In the end, getting a Beatles-type sound turned out to be both possible and profitable. Bob Rafaelson and Bert Schneider were able to construct “The Monkees” with the help of Don Kirshner, Tommy Boyce and Bobby Hart, Carole King and Gerry Goffin, Neil Diamond and Harry Nilsson. Advertising no longer needed to appropriate popular culture, it produced popular culture.

With the advent of social media, we’re in a very similar place. The means of production are in everyone’s hands—including corporations. The paper towel you use to wipe a spill on the counter now wants to be your friend. Won’t you “like” it with a public gesture so that all your other friends will know about your new relationship? One thing was “like” another thing. Now the two things swim together in the same stream.

With this story, Mad Men had painted itself into a corner. The song the ad executives come up with, the one that’s supposed to sound like the Beatles, sounds nothing like the Beatles. Now the show itself had to deliver, not for the client, but for the audience. And not something that sounded like the Beatles, or some other artist doing a Beatles song. Here we become highly attuned to the difference between the original and the copy. The series creator, and writer of this episode, Matthew Weiner, working on multiple levels of signification, does a beautiful thing . The Beatles song he delivers is “Tomorrow Never Knows.” The song plays as Don Draper sits back in a chair in his perfectly-designed Manhattan apartment.
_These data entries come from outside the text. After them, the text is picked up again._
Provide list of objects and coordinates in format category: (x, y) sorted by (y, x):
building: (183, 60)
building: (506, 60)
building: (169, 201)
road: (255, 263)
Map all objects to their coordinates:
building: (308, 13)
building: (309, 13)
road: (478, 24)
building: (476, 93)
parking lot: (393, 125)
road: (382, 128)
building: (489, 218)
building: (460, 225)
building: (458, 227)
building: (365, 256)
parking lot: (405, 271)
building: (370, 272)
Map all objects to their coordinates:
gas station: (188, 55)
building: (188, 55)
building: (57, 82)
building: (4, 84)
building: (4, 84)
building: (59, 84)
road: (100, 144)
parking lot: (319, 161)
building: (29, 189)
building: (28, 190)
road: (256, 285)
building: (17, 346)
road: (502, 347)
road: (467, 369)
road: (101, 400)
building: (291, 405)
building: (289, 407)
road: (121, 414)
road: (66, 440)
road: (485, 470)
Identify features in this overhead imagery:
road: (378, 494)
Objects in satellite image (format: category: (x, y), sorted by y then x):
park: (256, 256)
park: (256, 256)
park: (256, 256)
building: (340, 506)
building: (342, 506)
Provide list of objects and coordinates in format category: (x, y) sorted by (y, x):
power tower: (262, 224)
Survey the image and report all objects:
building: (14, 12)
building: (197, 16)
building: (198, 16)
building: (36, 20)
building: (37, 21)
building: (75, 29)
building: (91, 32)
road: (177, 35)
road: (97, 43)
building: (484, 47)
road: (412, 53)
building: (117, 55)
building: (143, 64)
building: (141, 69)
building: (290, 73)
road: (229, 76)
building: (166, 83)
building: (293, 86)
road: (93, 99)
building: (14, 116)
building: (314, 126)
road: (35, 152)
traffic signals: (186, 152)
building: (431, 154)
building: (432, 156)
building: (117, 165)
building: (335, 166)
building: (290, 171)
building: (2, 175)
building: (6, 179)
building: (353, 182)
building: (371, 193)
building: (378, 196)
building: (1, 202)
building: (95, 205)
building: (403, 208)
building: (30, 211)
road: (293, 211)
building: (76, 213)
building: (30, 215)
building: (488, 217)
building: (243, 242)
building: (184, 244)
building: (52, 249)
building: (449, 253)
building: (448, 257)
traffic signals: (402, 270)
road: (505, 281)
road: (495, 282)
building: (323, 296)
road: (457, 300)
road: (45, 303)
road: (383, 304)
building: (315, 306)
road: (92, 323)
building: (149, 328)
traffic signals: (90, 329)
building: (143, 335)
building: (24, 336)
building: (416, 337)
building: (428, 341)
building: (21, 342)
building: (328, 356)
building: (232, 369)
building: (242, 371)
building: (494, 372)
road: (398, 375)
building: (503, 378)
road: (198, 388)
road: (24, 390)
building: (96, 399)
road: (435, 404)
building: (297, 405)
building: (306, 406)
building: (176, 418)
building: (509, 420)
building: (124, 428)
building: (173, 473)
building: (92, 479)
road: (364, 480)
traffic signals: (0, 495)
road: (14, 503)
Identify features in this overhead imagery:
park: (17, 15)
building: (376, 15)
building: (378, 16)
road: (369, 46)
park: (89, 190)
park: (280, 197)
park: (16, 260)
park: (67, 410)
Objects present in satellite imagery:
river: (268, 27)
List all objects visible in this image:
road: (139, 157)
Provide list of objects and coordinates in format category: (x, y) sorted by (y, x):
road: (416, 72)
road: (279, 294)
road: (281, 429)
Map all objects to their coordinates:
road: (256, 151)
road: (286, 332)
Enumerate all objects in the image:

Instead of a song that perfectly captures that moment in the culture, we hear a song that is utterly alien. No client of an ad agency would want this song playing over an image of their product. This song explores the vast internal landscape inside every person. The material world of products and social status is dissolved, but don’t be afraid the song says, “it is not dying.” Even the title of the song tells us that things are changing and the future is uncertain. The overlay of the song on the image of a sitting Don Draper doesn’t create the feeling of harmony. Instead we feel a profound dissonance. This song isn’t just out of sync with the image, it wants to blow up the whole material world and release the listener into the infinite interior in all of us. Sometimes music can be dynamite.